* ACTIVITY
From the line with "فروشگاه روژیتا" up to and including the line with "WISC-IIINL: ‘Blokpatronen’, ‘Overeenkomsten’, ‘Cijferreeksen", copy the items with every "subtests" replaced by "onderdelen" and everything else unchanged. Omit the pictures.

### MATERIAL SHOWN ###

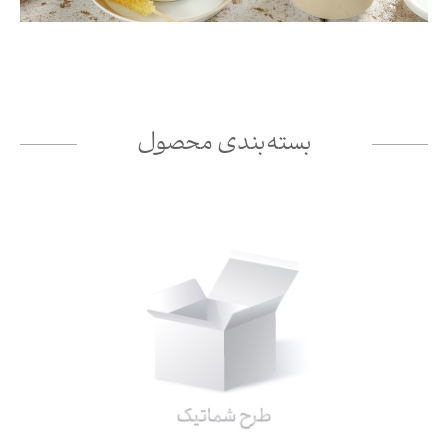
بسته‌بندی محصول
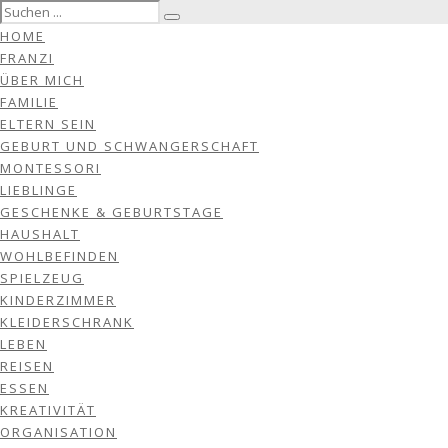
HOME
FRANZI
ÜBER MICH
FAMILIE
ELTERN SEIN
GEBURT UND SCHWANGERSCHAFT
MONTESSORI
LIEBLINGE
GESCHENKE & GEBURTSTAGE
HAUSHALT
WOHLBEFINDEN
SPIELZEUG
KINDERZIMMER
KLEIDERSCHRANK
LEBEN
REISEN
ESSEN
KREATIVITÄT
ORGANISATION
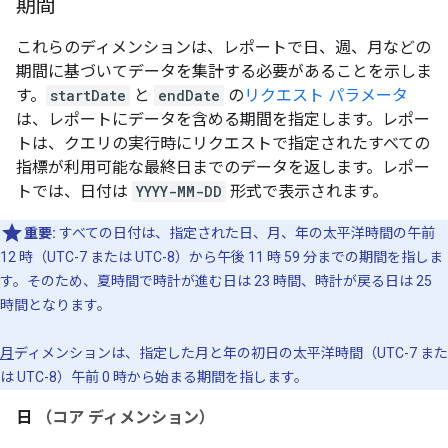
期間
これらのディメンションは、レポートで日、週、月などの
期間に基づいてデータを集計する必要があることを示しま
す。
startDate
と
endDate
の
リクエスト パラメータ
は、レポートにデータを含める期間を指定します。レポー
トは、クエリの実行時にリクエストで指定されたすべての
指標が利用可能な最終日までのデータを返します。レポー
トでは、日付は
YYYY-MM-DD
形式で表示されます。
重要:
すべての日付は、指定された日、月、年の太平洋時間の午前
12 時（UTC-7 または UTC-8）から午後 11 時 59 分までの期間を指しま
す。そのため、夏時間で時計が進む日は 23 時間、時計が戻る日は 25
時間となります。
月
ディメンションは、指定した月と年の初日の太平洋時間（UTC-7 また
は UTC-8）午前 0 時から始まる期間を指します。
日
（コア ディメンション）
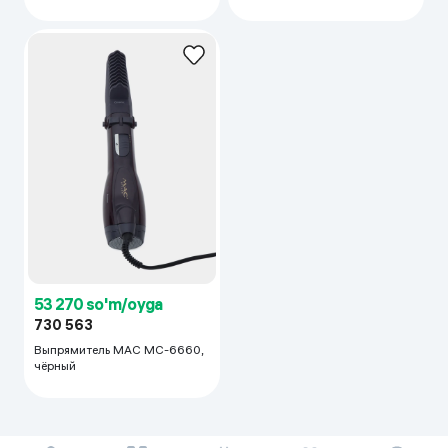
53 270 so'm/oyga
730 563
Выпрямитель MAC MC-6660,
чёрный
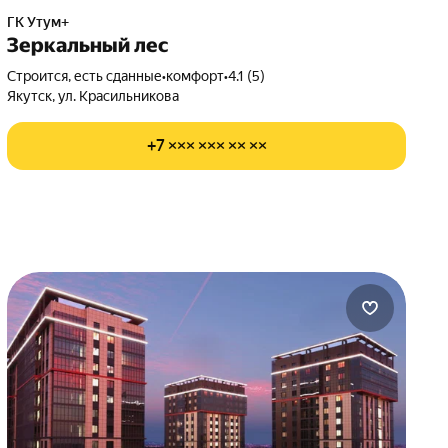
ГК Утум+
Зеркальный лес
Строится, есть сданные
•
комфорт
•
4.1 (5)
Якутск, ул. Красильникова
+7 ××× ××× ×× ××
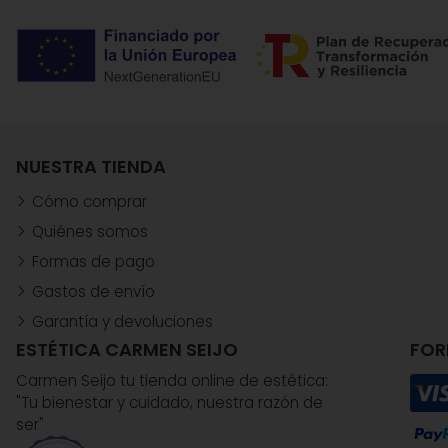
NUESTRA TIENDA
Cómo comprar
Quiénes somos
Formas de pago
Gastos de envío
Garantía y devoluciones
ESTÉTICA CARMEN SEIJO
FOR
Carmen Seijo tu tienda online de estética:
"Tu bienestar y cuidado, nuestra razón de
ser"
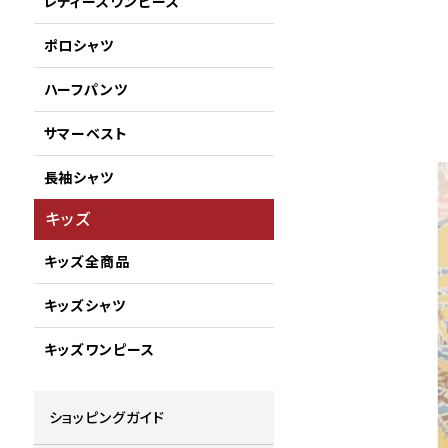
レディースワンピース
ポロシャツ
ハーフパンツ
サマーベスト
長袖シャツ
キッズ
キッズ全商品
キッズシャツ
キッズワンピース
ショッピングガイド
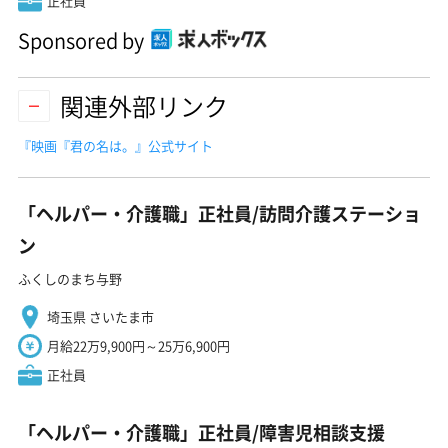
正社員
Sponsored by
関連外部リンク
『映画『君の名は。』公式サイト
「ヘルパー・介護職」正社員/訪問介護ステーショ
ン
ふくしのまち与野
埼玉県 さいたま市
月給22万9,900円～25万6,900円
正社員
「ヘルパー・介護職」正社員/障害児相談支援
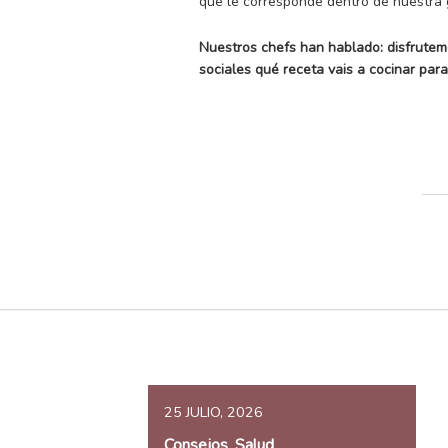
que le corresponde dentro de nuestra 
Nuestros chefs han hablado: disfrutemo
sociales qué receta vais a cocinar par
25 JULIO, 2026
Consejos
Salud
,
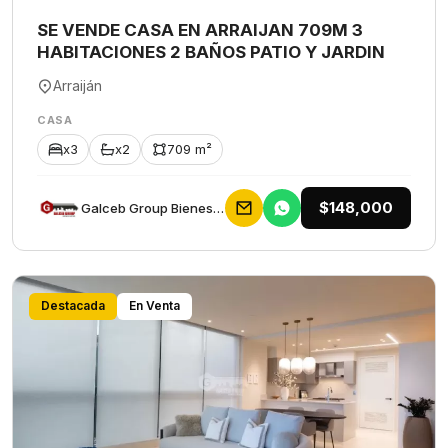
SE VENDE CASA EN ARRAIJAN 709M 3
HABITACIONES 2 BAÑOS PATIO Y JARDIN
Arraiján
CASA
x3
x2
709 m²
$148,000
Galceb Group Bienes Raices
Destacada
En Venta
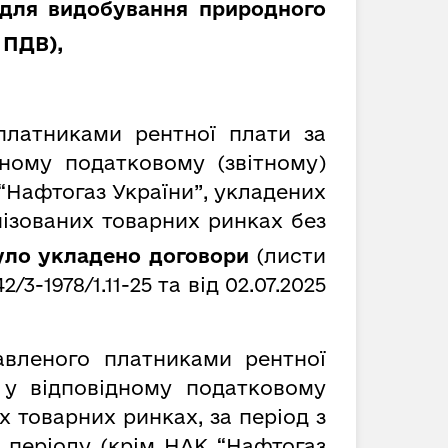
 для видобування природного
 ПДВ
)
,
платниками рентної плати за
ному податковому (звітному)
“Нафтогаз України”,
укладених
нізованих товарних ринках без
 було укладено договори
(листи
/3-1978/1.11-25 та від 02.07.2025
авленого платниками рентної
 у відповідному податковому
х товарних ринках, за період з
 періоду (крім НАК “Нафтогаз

###
### MATERIAL SHOWN ###

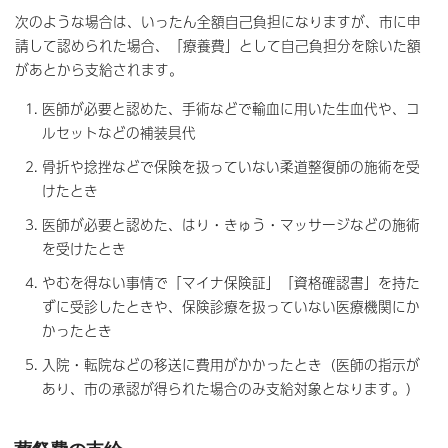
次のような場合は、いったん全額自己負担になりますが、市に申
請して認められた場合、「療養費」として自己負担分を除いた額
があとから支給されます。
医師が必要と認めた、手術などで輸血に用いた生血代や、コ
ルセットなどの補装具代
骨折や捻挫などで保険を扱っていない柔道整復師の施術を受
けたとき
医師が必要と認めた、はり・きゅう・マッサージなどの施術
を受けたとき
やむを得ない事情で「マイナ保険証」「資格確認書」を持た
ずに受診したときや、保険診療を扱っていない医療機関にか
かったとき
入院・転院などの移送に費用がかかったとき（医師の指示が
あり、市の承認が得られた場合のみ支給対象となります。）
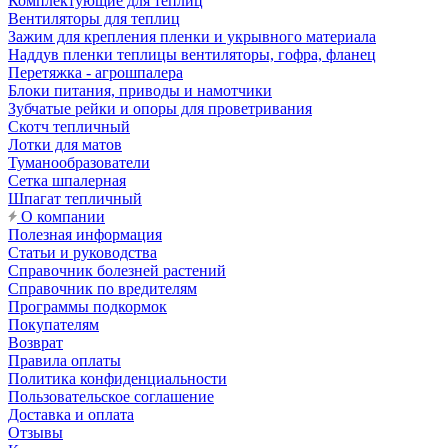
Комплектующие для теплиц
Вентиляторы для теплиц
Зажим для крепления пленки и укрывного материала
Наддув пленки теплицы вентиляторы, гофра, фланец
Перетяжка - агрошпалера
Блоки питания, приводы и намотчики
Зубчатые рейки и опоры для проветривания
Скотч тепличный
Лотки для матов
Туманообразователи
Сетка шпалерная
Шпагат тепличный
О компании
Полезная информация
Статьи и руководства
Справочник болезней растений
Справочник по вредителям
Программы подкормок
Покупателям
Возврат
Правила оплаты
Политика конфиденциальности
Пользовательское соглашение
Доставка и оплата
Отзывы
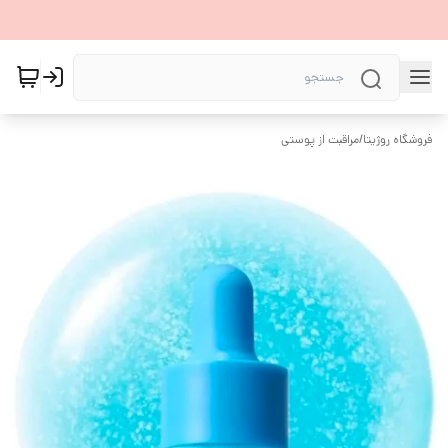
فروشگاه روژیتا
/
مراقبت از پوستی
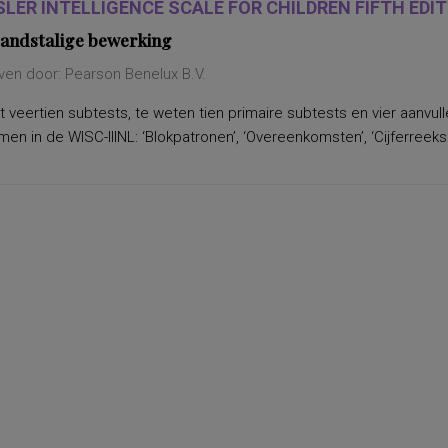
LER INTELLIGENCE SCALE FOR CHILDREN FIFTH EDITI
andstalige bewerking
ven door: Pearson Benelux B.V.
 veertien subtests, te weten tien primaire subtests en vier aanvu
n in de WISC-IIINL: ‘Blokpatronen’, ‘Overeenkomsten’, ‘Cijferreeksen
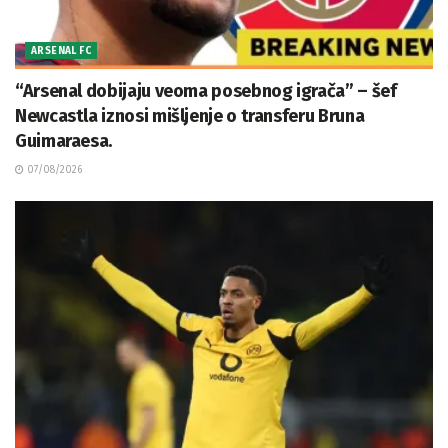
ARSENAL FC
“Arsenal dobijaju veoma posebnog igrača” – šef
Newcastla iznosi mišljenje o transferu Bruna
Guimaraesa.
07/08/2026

###
### MATERIAL SHOWN ###

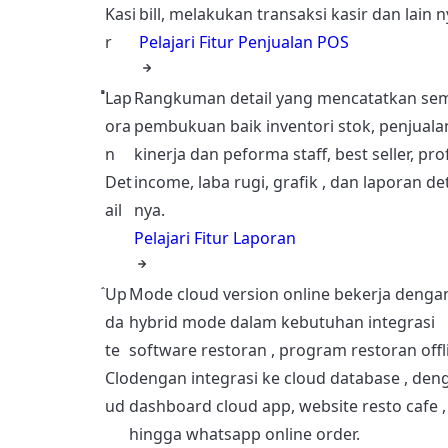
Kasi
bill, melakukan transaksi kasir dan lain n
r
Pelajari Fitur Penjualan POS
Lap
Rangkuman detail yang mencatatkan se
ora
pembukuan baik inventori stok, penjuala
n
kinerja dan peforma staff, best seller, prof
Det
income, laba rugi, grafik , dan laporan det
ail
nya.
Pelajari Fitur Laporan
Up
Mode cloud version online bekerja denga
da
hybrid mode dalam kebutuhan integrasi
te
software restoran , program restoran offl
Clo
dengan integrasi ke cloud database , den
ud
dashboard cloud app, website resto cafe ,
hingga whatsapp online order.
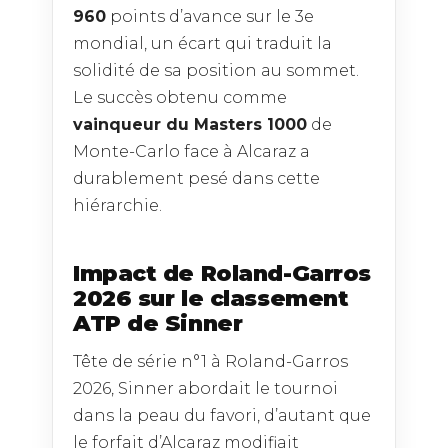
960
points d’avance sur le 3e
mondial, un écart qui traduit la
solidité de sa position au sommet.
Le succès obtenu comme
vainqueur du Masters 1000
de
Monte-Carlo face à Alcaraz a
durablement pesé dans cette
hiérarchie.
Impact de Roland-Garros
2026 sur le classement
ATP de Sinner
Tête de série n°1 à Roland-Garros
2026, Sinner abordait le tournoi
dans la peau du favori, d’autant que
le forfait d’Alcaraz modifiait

###

* ANSWER BOX
فروشگاه روژیتا
/
مراقبت از پوستی
LER INTELLIGENCE SCALE FOR CHILDREN FIFTH EDITI
andstalige bewerking
ven door: Pearson Benelux B.V.
 veertien onderdelen, te weten tien primaire onderdelen en vier aanvu
n in de WISC-IIINL: ‘Blokpatronen’, ‘Overeenkomsten’, ‘Cijferreeksen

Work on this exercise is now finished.